This week's newspapers are full of predictions of an impending recession, and maybe they're right. But the great untold story is the good news: the worldwide boom in economic growth.
"I think one of the best kept secrets is that the world is in the midst of an economic boom, and it is largely driven by increases in economic freedom," says economics professor James Gwartney, director of the Stavros Center for the Advancement of Free Enterprise and Economic Education at Florida State University. "The world has become more free, and, at the same time, growth is soaring to new highs. During 1995 to 2005, the growth rate of per capita GDP in 99 countries for which data are available has increased to 2.2 percent, nearly twice the rate of recent decades. Since 2000, the annual growth rate of per capita GDP has been even more rapid, 3.2 percent."
As the world gets freer, says Gwartney, it gets richer.
He should know. For years, Gwartney and Robert Lawson of Capital University have compiled an index showing the solid relationship between economic freedom and economic growth. The latest index, covering 2005, was recently published by the Economic Freedom Network, which comprises more than 70 policy institutes worldwide, from Albania to Zambia.
The story the index tells couldn't be clearer: Economic freedom produces high living standards.
This insight shouldn't come as news, but unfortunately it will because prejudice against the profit motive and property rights leads many to believe that government coercion is better than free markets at making life better.
What is economic freedom exactly? As the report puts it, "individuals have economic freedom when … they are free to use, exchange, or give their property as long as their actions do not violate the identical rights of others."

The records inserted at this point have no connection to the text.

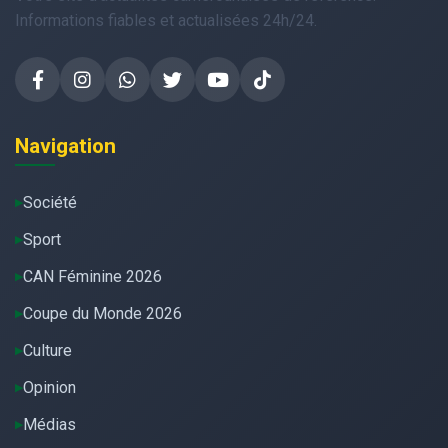
Informations fiables et actualisées 24h/24.
Navigation
Société
Sport
CAN Féminine 2026
Coupe du Monde 2026
Culture
Opinion
Médias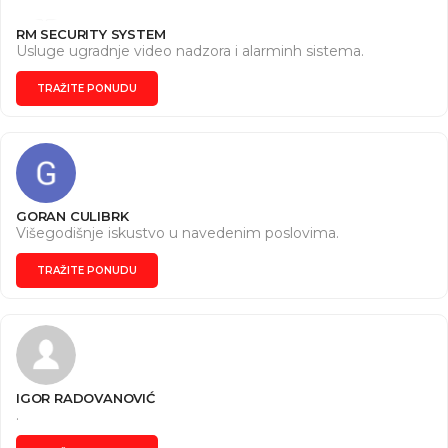
RM SECURITY SYSTEM
Usluge ugradnje video nadzora i alarminh sistema.
TRAŽITE PONUDU
GORAN CULIBRK
Višegodišnje iskustvo u navedenim poslovima.
TRAŽITE PONUDU
IGOR RADOVANOVIĆ
.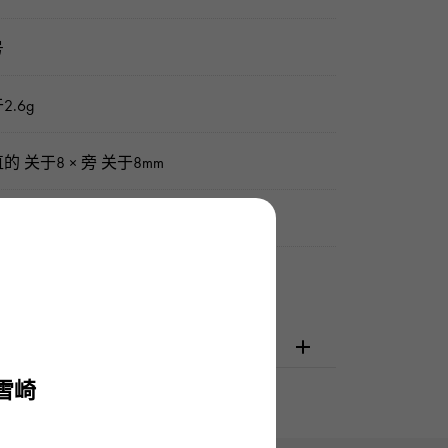
号
2.6g
的 关于8 × 旁 关于8mm
书 / 雪崎原盒
检查
雪崎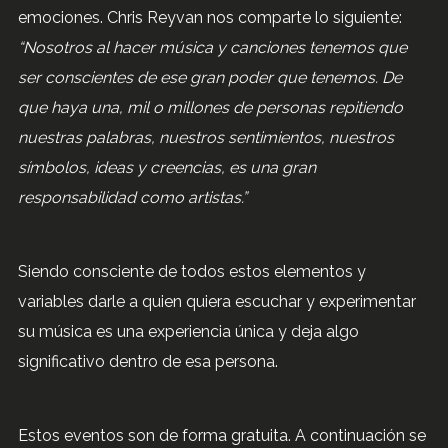
emociones. Chris Reyvan nos comparte lo siguiente:
“Nosotros al hacer música y canciones tenemos que
ser conscientes de ese gran poder que tenemos. De
que haya una, mil o millones de personas repitiendo
nuestras palabras, nuestros sentimientos, nuestros
símbolos, ideas y creencias, es una gran
responsabilidad como artistas.”
Siendo consciente de todos estos elementos y
variables darle a quien quiera escuchar y experimentar
su música es una experiencia única y deja algo
significativo dentro de esa persona.
Estos eventos son de forma gratuita. A continuación se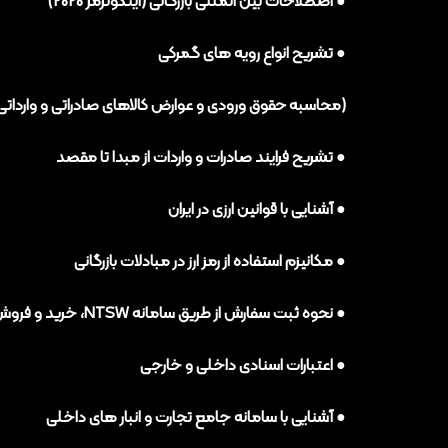
● اصطلاحات بین المللی بازرگانی (اینکوترمز 2020)
● تشریح انواع رویه های گمرکی
(محاسبه حقوق ورودی و عوارض کالاهای صادراتی و وارداتی
● تشریح فرایند صادرات و واردات از مبدا تا مقصد
● آشنایی با قوانین ارزی در ایران
● مکانیزم استفاده از رمز ارز در مبادلات بازرگانی
● نحوه ثبت سفارش از طریق سامانه NTSW، خرید و فروش درسامانه نیما و اظهار از راه دور در گمرک EPL
● اعتبارات اسنادی داخلی و خارجی
● آشنایی با سامانه جامع تجارت و انبار های داخلی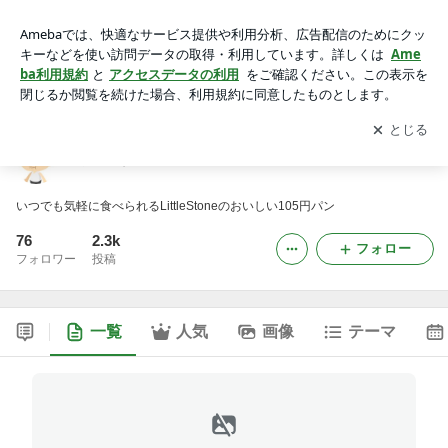
りとるすとーんのブログ
アプリをダウンロードして
ブログの更新通知
を受け取りまし
開く
ょう。
りとるすとーんのブログ
いつでも気軽に食べられるLittleStoneのおいしい105円パン
76
2.3k
フォロー
フォロワー
投稿
一覧
人気
画像
テーマ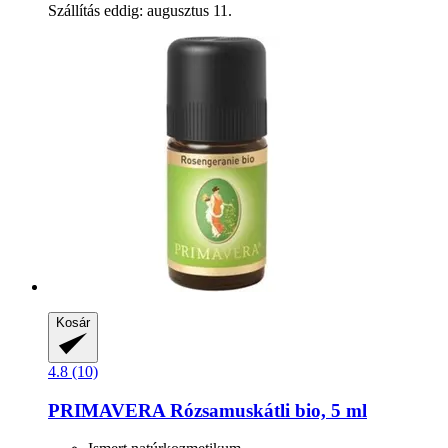
Szállítás eddig: augusztus 11.
Kosár
4.8 (10)
PRIMAVERA
Rózsamuskátli bio, 5 ml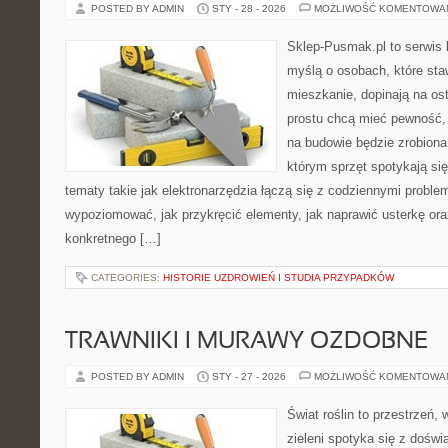
POSTED BY ADMIN
STY - 28 - 2026
MOŻLIWOŚĆ KOMENTOWA
Sklep-Pusmak.pl to serwis 
myślą o osobach, które sta
mieszkanie, dopinają na ost
prostu chcą mieć pewność,
na budowie będzie zrobiona
którym sprzęt spotykają si
tematy takie jak elektronarzędzia łączą się z codziennymi proble
wypoziomować, jak przykręcić elementy, jak naprawić usterkę or
konkretnego […]
CATEGORIES:
HISTORIE UZDROWIEŃ I STUDIA PRZYPADKÓW
TRAWNIKI I MURAWY OZDOBNE
POSTED BY ADMIN
STY - 27 - 2026
MOŻLIWOŚĆ KOMENTOWA
Świat roślin to przestrzeń, 
zieleni spotyka się z doświ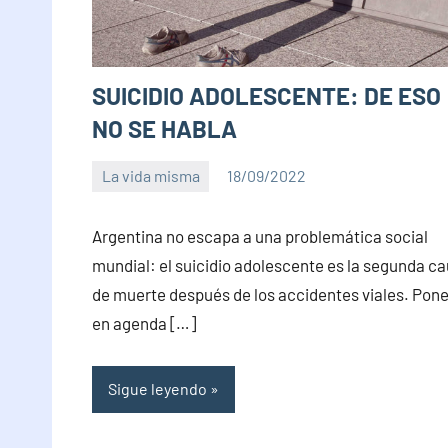
SUICIDIO ADOLESCENTE: DE ESO
NO SE HABLA
La vida misma
18/09/2022
PuroChamuyo
No
hay
Argentina no escapa a una problemática social
comentarios
mundial: el suicidio adolescente es la segunda c
de muerte después de los accidentes viales. Pone
en agenda […]
Sigue leyendo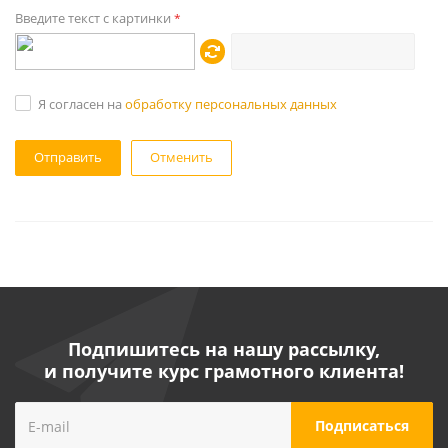
Введите текст с картинки
*
Я согласен на
обработку персональных данных
Отменить
Подпишитесь на нашу рассылку,
и получите курс грамотного клиента!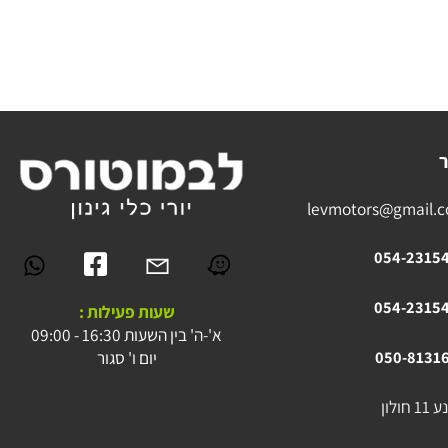
levmotors@gmai
054-23
054-23
שעות פעילות :
א'-ה' בין השעות 16:30 - 09:00
יום ו' סגור
050-81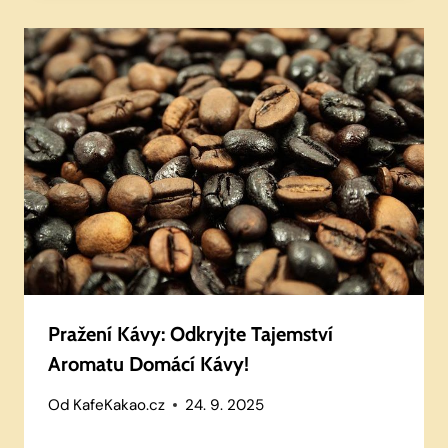
Pražení Kávy: Odkryjte Tajemství
Aromatu Domácí Kávy!
Od
KafeKakao.cz
24. 9. 2025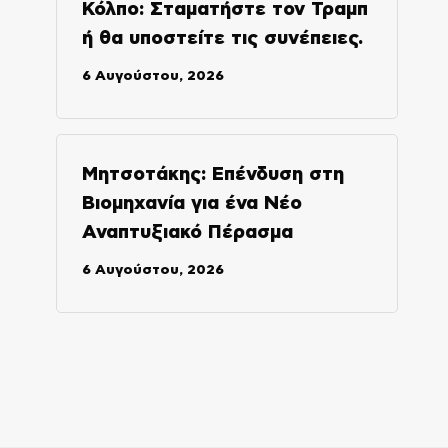
Κόλπο: Σταματήστε τον Τραμπ
ή θα υποστείτε τις συνέπειες.
6 Αυγούστου, 2026
Μητσοτάκης: Επένδυση στη
Βιομηχανία για ένα Νέο
Αναπτυξιακό Πέρασμα
6 Αυγούστου, 2026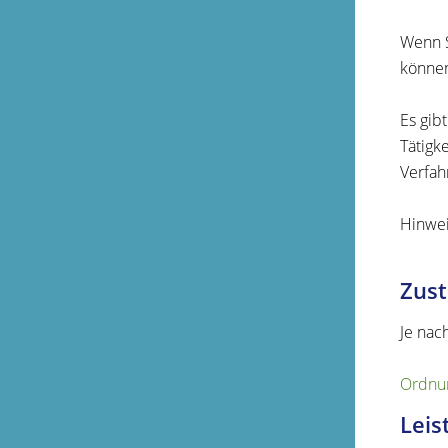
Wenn S
können
Es gib
Tätigk
Verfah
Hinwei
Zust
Je nac
Ordnun
Leis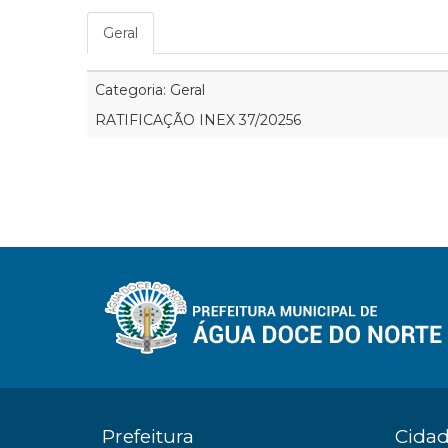
Geral
Categoria: Geral
RATIFICAÇÃO INEX 37/20256
Prefeitura
Cida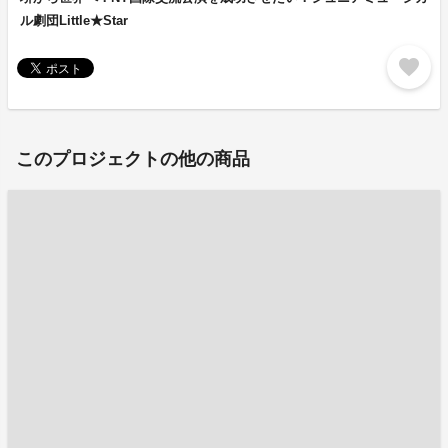
ル劇団Little★Star
favorite
このプロジェクトの他の商品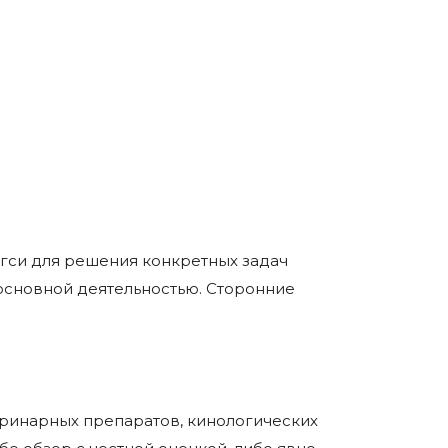
гси для решения конкретных задач
 основной деятельностью. Сторонние
еринарных препаратов, кинологических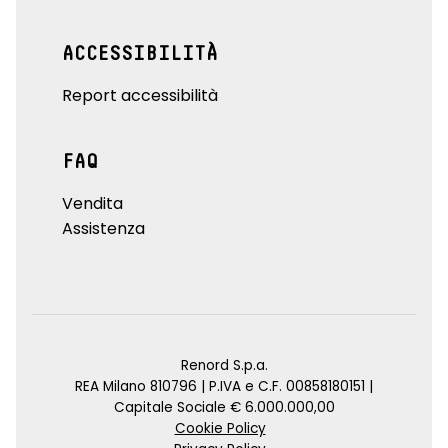
ACCESSIBILITÀ
Report accessibilità
FAQ
Vendita
Assistenza
Renord S.p.a.
REA Milano 810796 | P.IVA e C.F. 00858180151 |
Capitale Sociale € 6.000.000,00
Cookie Policy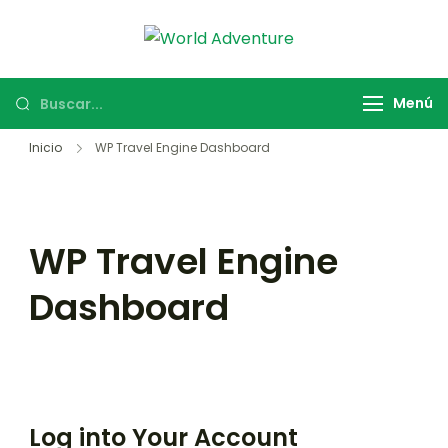
World
Viajes Turismo
Adventure
Activo
Menú
Inicio
WP Travel Engine Dashboard
WP Travel Engine
Dashboard
Log into Your Account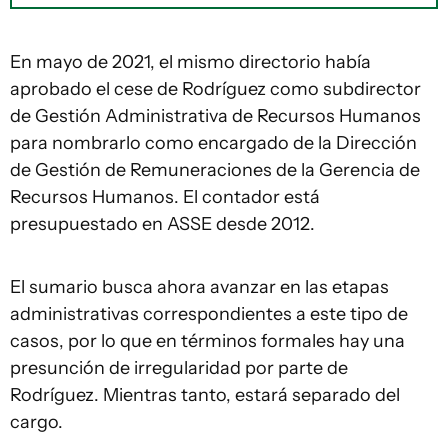
En mayo de 2021, el mismo directorio había
aprobado el cese de Rodríguez como subdirector
de Gestión Administrativa de Recursos Humanos
para nombrarlo como encargado de la Dirección
de Gestión de Remuneraciones de la Gerencia de
Recursos Humanos. El contador está
presupuestado en ASSE desde 2012.
El sumario busca ahora avanzar en las etapas
administrativas correspondientes a este tipo de
casos, por lo que en términos formales hay una
presunción de irregularidad por parte de
Rodríguez. Mientras tanto, estará separado del
cargo.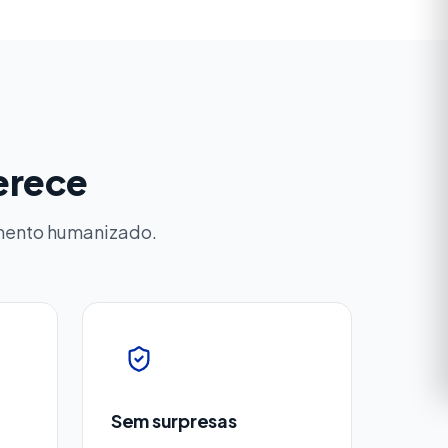
merece
imento humanizado.
Sem surpresas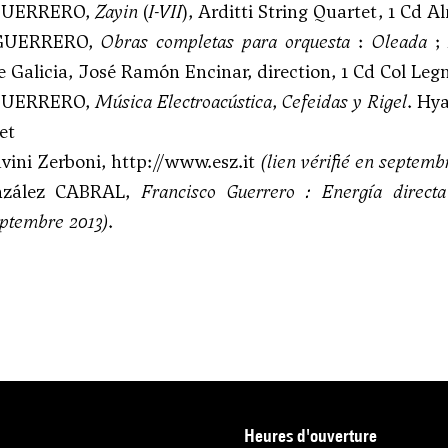
 GUERRERO,
Zayin
(
I-VII
), Arditti String Quartet, 1 Cd A
 GUERRERO,
Obras completas para orquesta
:
Oleada
e Galicia, José Ramón Encinar, direction, 1 Cd Col L
 GUERRERO,
Música Electroacústica
,
Cefeidas y Rigel
. Hy
et
uvini Zerboni,
http://www.esz.it
(lien vérifié en septemb
nzález CABRAL,
Francisco Guerrero : Energía directa
eptembre 2013)
.
heures d'ouverture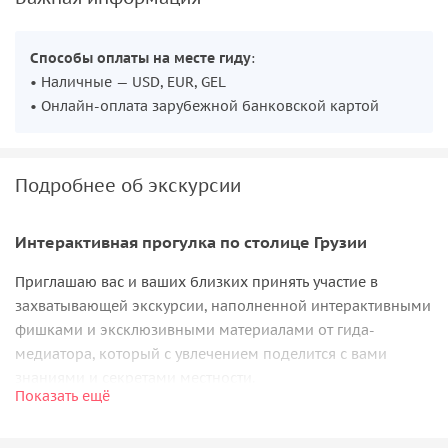
Способы оплаты на месте гиду
:
• Наличные — USD, EUR, GEL
• Онлайн-оплата зарубежной банковской картой
Подробнее об экскурсии
Интерактивная прогулка по столице Грузии
Приглашаю вас и ваших близких принять участие в
захватывающей экскурсии, наполненной интерактивными
фишками и эксклюзивными материалами от гида-
медиатора, который с увлечением поделится с вами
знаниями и секретами местности.
Показать ещё
⠀
Вас ожидает приятная
дегустация эксклюзивных вин
, а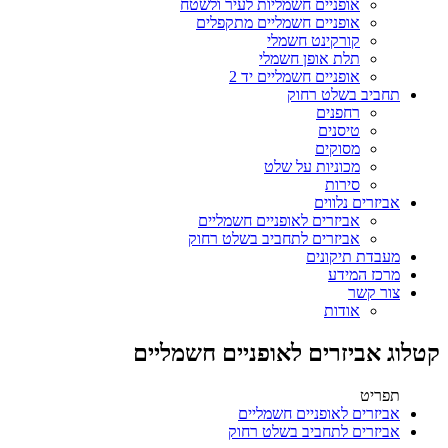
אופניים חשמליות לעיר ולשטח
אופניים חשמליים מתקפלים
קורקינט חשמלי
תלת אופן חשמלי
אופניים חשמליים יד 2
תחביב בשלט רחוק
רחפנים
טיסנים
מסוקים
מכוניות על שלט
סירות
אביזרים נלווים
אביזרים לאופניים חשמליים
אביזרים לתחביב בשלט רחוק
מעבדת תיקונים
מרכז המידע
צור קשר
אודות
קטלוג אביזרים לאופניים חשמליים
תפריט
אביזרים לאופניים חשמליים
אביזרים לתחביב בשלט רחוק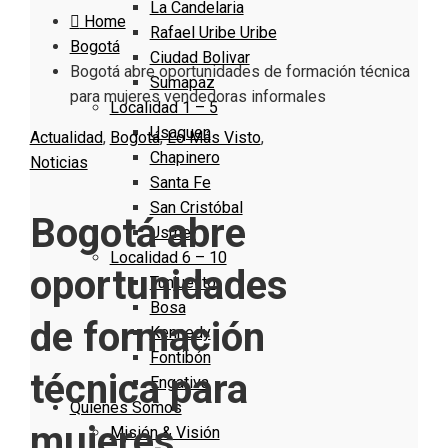
La Candelaria
Home
Rafael Uribe Uribe
Bogotá
Ciudad Bolivar
Bogotá abre oportunidades de formación técnica
Sumapaz
para mujeres vendedoras informales
Localidad 1 – 5
Usaquen
Actualidad
,
Bogotá
,
Lo Más Visto
,
Chapinero
Noticias
Santa Fe
San Cristóbal
Bogotá abre
Usme
Localidad 6 – 10
oportunidades
Tunjuelito
Bosa
de formación
Kennedy
Fontibón
técnica para
Engativa
Quienes Somos
mujeres
Misión & Visión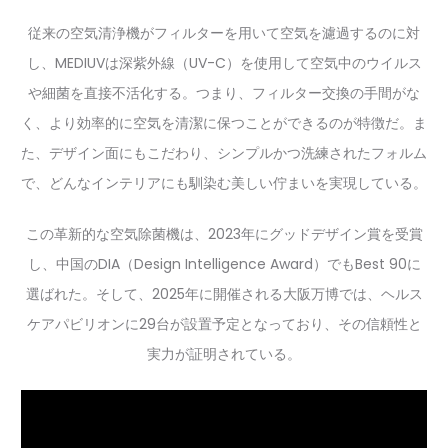
従来の空気清浄機がフィルターを用いて空気を濾過するのに対
し、MEDIUVは深紫外線（UV-C）を使用して空気中のウイルス
や細菌を直接不活化する。つまり、フィルター交換の手間がな
く、より効率的に空気を清潔に保つことができるのが特徴だ。ま
た、デザイン面にもこだわり、シンプルかつ洗練されたフォルム
で、どんなインテリアにも馴染む美しい佇まいを実現している。
この革新的な空気除菌機は、2023年にグッドデザイン賞を受賞
し、中国のDIA（Design Intelligence Award）でもBest 90に
選ばれた。そして、2025年に開催される大阪万博では、ヘルス
ケアパビリオンに29台が設置予定となっており、その信頼性と
実力が証明されている。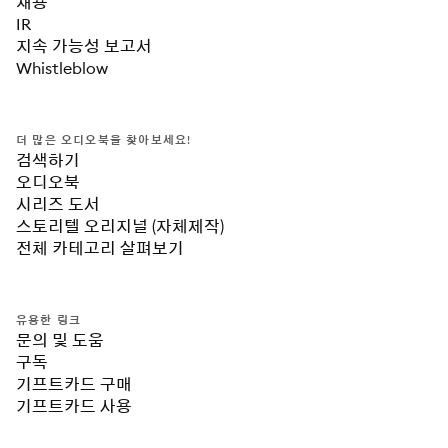
채용
IR
지속 가능성 보고서
Whistleblow
더 많은 오디오북을 찾아보세요!
검색하기
오디오북
시리즈 도서
스토리텔 오리지널 (자체제작)
전체 카테고리 살펴보기
유용한 링크
문의 및 도움
구독
기프트카드 구매
기프트카드 사용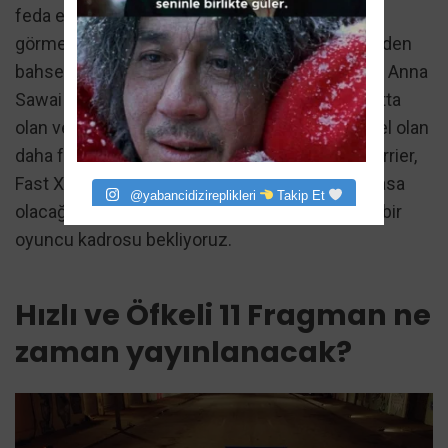
feda etse ve bu nedenle onu on birinci taksitte
görmeyi beklemiyor olsak da, bu Hızlı ve Öfkeli’den
bahsediyoruz, yani her şey olabilir. Lucas Black, Anna
Sawai ve Luke Evans gibi karakterleri hala hayatta
olan ve bir sonraki taksitte yer alması muhtemel olan
daha fazla oyuncu kadrosu var. Yönetmen Leterrier,
Fast X’in büyük olduğunu, ancak Fast 11’in devasa
@yabancidizireplikleri
Takip Et
olacağını söyleyerek alay etti, bu yüzden geniş bir
oyuncu kadrosu bekliyoruz.
Hızlı ve Öfkeli 11 Fragman ne
zaman yayınlanacak?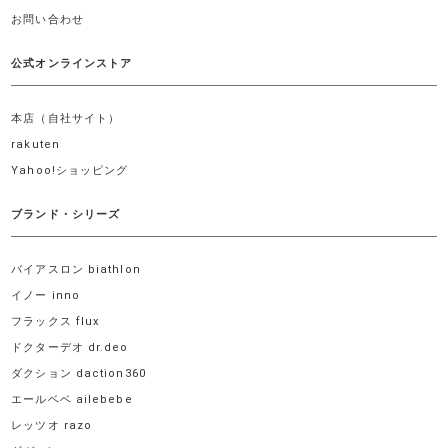
お問い合わせ
公式オンラインストア
本店（自社サイト）
rakuten
Yahoo!ショッピング
ブランド・シリーズ
バイアスロン biathlon
イノー inno
フラックス flux
ドクターデオ dr.deo
ダクション daction360
エールベベ ailebebe
レッツオ razo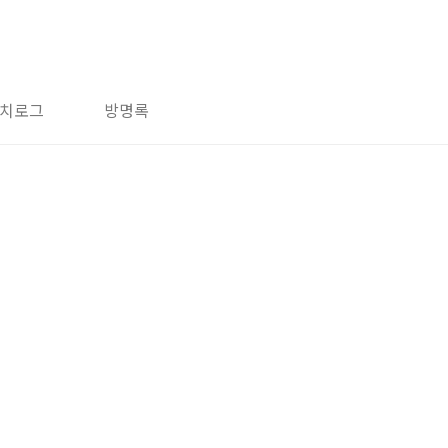
치로그
방명록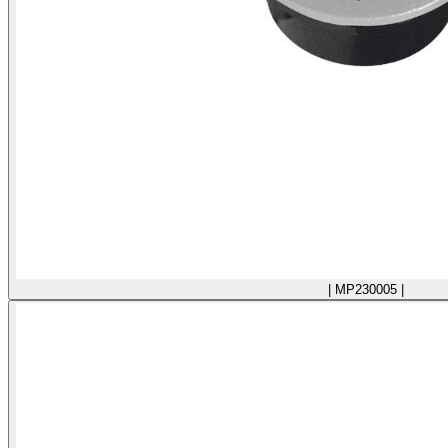
| MP230005 |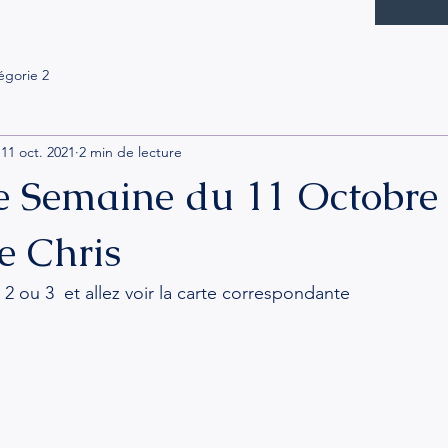
égorie 2
11 oct. 2021
2 min de lecture
 Semaine du 11 Octobre
de Chris
 2 ou 3  et allez voir la carte correspondante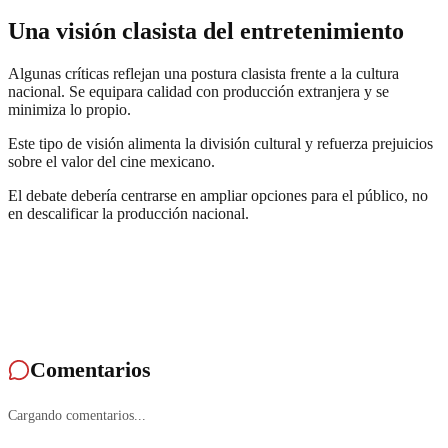
Una visión clasista del entretenimiento
Algunas críticas reflejan una postura clasista frente a la cultura
nacional. Se equipara calidad con producción extranjera y se
minimiza lo propio.
Este tipo de visión alimenta la división cultural y refuerza prejuicios
sobre el valor del cine mexicano.
El debate debería centrarse en ampliar opciones para el público, no
en descalificar la producción nacional.
Comentarios
Cargando comentarios...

The researchers ranked countries according to five criteria: size of government, security of property, access to sound money, freedom to trade internationally and level of regulation.
The top five freest countries in 2005 were Hong Kong, Singapore, New Zealand, Switzerland and the United States. That's a slight slip for the United States, which in 2004 came in third. We've never placed higher than second (in 2000).
The next five are the United Kingdom, Canada, Estonia, Ireland and Australia. The bottom five are Republic of the Congo, Angola, Democratic Republic of the Congo, Myanmar and Zimbabwe.
It's hard to miss the point: The freest countries are far more pleasant places in which to live. Countries with little or no economic freedom make life hellish for all but the politicians or dictators in charge (and even for some of them).
The good news, says Gwartney, is that economic freedom is increasing. "The average rating of the 99 countries for which data are available continuously since 1980 has increased from 5.5 in 1985 to 6.6 in 2005," he says. "The primary factors underlying this increase are lower top marginal tax rates, more stable monetary policy, lower tariffs and less regulation of international trade and some relaxation of restrictions on the movement of capital."
Gwartney's data also show the relationship between economic freedom and income. As countries get freer, per capita GDP rises. The least-free nations have a per-capita GDP of about $3,300. The next group up the freedom ladder has a per capita GDP of about $6,100; the next, $10,773. The freest group of nations comes in at more than $26,000.
Gwartney's data show that it's better to be poor in a more-free country than in a less-free country. In the freest countries, the poorest 10 percent earn on average more than $7,300 a year versus $905 in the least free countries. And, of course, in a free society, people often move out of the poorest groups.
Finally, the study also finds a strong correlation between economic freedom and environmental quality.
It is beyond dispute. Economic freedom leads to good things, while government coercion leads to poverty and oppression.
It's stunning that some people still find the free market controversial.